SF Express aims to increase cargo aircraft fleet to 100 by 2018

The mainland's largest private express logistics firm to boost its freight fleet while considering a major expansion of its services to Europe

CHIM SAU-WAI

SF Express, the largest private express logistics company on the mainland, is mulling whether to expand full logistics services to Europe and aims to increase its cargo aircraft fleet to 100 planes by 2018 from 36 now, group vice-president Li Dongqi said yesterday.

"It's quite natural [to expand to Europe], as a vision we will be there sooner or later," Li said.

He also the expansion to Europe should ideally involve SF Express servicing the whole express logistics chain, meaning that it would also have to be able to collect and deliver parcels on the continent. "We are not just providing partial transportation of goods [to Europe]," he said.

SF Express has just kicked off cooperation with the Dutch post office, launching business-to-customer delivery service for consumers in Europe buying through Chinese e-commerce platforms. This is similar to the cooperation between ZTO Express, another mainland courier firm, and the French post office.

After the parcels reached Europe, the Chinese courier firms rely on the European post offices to send the parcels to cut costs.

### [DATA SECTION]
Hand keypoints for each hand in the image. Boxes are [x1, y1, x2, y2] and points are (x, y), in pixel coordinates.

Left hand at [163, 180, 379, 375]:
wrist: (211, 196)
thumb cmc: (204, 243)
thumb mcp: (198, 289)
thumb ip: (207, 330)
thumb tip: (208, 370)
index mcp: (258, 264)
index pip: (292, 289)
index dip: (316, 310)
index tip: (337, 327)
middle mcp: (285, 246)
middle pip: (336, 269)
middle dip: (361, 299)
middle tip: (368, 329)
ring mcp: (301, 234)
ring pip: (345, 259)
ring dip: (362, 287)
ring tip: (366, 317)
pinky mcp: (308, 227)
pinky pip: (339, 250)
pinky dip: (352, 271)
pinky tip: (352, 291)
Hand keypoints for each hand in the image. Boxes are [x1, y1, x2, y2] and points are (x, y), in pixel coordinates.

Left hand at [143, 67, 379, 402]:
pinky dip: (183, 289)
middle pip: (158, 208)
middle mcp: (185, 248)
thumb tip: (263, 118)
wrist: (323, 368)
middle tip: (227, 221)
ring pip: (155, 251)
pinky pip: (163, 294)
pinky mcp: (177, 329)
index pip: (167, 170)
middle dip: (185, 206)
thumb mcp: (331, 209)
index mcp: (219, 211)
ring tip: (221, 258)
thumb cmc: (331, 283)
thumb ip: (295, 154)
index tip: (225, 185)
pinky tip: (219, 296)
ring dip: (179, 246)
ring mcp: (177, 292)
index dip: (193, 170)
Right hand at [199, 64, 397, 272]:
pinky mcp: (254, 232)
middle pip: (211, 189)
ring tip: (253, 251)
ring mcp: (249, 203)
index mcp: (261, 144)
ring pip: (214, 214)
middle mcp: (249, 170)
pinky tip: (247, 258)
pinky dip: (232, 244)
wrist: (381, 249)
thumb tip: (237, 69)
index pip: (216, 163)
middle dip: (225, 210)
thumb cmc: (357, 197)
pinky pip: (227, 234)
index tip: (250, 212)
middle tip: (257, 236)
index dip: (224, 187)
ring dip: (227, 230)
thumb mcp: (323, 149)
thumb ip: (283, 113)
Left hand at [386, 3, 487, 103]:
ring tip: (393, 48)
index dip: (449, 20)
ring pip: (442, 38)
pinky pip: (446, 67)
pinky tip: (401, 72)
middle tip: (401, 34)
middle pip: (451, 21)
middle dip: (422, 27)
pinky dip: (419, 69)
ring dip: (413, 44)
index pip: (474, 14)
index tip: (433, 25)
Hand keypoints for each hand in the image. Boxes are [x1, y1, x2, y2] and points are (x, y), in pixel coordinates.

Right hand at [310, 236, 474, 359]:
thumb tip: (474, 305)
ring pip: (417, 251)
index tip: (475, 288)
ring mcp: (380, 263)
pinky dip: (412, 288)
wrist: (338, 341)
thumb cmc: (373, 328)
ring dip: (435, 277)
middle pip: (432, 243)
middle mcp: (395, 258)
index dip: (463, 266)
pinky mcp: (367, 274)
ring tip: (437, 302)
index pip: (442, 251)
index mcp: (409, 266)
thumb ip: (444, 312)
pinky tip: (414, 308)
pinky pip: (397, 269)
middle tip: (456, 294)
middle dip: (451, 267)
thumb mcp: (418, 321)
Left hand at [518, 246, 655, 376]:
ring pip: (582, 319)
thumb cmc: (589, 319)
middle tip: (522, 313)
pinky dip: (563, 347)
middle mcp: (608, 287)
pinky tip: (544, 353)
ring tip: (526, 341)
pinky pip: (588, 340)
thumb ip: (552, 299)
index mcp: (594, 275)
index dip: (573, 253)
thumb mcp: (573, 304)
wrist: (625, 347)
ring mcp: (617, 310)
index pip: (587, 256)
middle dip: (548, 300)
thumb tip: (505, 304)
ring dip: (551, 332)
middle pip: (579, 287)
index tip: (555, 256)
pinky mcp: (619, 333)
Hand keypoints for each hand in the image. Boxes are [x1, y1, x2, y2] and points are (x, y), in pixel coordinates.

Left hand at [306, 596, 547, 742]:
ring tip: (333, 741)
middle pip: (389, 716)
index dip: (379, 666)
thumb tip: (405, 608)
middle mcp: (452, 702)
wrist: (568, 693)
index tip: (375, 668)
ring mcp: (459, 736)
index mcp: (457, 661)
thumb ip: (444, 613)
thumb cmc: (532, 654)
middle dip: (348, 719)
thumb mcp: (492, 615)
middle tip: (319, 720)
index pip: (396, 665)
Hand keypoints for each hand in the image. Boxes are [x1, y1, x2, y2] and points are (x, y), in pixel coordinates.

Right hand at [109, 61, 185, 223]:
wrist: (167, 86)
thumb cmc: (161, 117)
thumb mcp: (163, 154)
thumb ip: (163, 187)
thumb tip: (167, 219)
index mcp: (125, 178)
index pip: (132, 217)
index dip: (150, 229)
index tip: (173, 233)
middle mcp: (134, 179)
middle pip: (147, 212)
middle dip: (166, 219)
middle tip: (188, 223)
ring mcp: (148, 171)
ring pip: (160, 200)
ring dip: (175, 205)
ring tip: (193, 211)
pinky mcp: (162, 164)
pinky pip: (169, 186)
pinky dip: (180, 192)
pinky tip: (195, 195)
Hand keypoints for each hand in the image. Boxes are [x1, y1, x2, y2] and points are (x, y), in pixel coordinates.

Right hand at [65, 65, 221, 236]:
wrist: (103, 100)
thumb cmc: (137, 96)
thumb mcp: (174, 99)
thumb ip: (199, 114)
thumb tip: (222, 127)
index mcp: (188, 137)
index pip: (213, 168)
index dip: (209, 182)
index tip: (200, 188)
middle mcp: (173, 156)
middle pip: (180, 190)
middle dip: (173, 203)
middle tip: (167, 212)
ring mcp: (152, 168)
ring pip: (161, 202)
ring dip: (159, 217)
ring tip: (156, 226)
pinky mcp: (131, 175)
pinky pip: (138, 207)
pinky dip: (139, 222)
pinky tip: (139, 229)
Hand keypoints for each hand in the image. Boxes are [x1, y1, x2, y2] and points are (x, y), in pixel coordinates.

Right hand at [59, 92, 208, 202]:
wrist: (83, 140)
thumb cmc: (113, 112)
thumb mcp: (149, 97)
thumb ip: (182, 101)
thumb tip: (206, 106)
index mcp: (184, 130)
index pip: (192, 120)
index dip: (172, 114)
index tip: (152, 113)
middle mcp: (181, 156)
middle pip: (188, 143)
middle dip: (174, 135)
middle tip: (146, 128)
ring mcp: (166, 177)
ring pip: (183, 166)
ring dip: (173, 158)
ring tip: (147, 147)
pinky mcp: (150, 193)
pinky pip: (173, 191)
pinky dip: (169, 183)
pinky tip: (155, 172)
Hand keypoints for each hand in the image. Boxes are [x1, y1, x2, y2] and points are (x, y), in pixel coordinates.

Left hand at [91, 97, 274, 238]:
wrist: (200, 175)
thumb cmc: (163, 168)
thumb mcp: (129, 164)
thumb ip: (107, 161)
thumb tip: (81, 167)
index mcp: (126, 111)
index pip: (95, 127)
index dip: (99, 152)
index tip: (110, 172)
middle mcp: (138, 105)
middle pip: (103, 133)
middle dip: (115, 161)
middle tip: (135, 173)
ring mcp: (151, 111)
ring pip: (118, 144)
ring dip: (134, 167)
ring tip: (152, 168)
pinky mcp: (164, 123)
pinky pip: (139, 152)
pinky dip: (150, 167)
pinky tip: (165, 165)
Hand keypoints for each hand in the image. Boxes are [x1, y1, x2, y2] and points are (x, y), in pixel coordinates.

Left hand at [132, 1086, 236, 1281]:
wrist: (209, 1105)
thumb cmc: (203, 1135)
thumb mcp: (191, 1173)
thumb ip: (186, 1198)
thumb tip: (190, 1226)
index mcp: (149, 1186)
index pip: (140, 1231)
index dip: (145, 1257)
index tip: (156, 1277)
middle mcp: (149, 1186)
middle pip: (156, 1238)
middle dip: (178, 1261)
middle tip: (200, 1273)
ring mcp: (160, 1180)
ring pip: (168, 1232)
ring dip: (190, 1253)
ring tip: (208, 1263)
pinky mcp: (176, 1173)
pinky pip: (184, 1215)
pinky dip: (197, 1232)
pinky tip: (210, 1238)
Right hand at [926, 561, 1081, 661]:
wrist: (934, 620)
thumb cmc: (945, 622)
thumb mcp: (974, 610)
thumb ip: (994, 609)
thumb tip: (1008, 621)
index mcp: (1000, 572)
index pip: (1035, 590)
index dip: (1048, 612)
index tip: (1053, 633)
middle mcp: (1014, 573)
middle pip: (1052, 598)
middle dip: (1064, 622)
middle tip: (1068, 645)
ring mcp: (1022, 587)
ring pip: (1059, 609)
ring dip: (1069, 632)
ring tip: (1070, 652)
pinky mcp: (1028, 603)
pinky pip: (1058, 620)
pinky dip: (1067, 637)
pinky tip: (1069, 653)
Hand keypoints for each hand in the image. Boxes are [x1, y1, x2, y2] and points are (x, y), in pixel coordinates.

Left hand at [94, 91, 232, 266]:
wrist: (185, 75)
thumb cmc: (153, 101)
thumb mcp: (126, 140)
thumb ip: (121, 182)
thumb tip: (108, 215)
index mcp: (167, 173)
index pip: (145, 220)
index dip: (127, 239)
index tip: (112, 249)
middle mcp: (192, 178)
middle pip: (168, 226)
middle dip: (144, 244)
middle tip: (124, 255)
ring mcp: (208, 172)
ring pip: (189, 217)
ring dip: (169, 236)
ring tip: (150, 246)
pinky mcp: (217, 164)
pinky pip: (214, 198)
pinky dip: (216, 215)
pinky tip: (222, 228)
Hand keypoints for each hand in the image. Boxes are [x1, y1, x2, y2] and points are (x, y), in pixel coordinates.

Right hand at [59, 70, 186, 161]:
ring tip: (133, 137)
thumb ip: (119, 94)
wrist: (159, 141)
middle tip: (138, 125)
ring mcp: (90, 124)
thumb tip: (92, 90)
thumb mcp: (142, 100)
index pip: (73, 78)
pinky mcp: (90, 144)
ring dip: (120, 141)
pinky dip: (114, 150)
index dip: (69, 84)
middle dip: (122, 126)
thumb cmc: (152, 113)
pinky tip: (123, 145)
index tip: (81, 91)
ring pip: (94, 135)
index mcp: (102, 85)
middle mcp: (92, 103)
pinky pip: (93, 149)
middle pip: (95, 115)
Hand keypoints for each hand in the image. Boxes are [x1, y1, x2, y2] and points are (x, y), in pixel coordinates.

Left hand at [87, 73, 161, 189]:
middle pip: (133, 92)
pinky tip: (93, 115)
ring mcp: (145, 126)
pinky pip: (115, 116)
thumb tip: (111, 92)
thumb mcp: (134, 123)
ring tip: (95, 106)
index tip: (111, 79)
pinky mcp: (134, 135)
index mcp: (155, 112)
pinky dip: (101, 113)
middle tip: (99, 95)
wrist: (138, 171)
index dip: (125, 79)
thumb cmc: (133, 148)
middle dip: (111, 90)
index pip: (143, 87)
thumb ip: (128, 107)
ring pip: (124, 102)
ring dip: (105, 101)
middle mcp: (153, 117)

### [PROBLEM STATEMENT]
Keep writing the news piece about SF Express's cargo fleet and Europe plans, starting right after its last sentence.

### [WRITTEN RESPONSE]
Li said SF Express would also be interested in expanding its business-to-business service to Europe, which would require a higher level of service.

He said SF Express derived less than 10 per cent of its income from cooperation with Alibaba and 70 to 80 per cent from business-to-business courier service, such as the delivery of order samples on the mainland.

"Air cargo shipments of SF are reaching one million tonnes this year, accounting for 21 per cent of China's market share," Li said. "There are about 100 cargo aircraft in China and SF runs 36 of them."

He said SF owned 16 cargo planes and fully chartered the other 20.

Li said SF Express recently signed a contract with Boeing to buy five 767 passenger-to-freighter conversions, with the first aircraft to be delivered next year before peak season. The planes would be used for domestic flights although they were capable of long-haul flights.

He said he expected SF's air cargo shipments would exceed two million tonnes in 2018 and the number of cargo aircraft in the company's fleet would grow to 100 by then, including both owned and chartered.

The company's revenue would grow 40 per cent this year, Li said.

SF still had to use other carriers' cargo space for most of its overseas services, except Hong Kong and Taiwan, as the amount of shipments was not big enough for it to fully charter a flight.

SF has been expanding to other parts of the supply chain in China, including cold chain and supply chain finance, to provide funding for small and medium-sized enterprises.

The private express delivery firm attracted investment from state-owned capital last year when it sold a 25 per cent stake to a consortium including Citic Capital, Oriza Holdings and China Merchants Group. Li said the company had no plans to go public at the moment.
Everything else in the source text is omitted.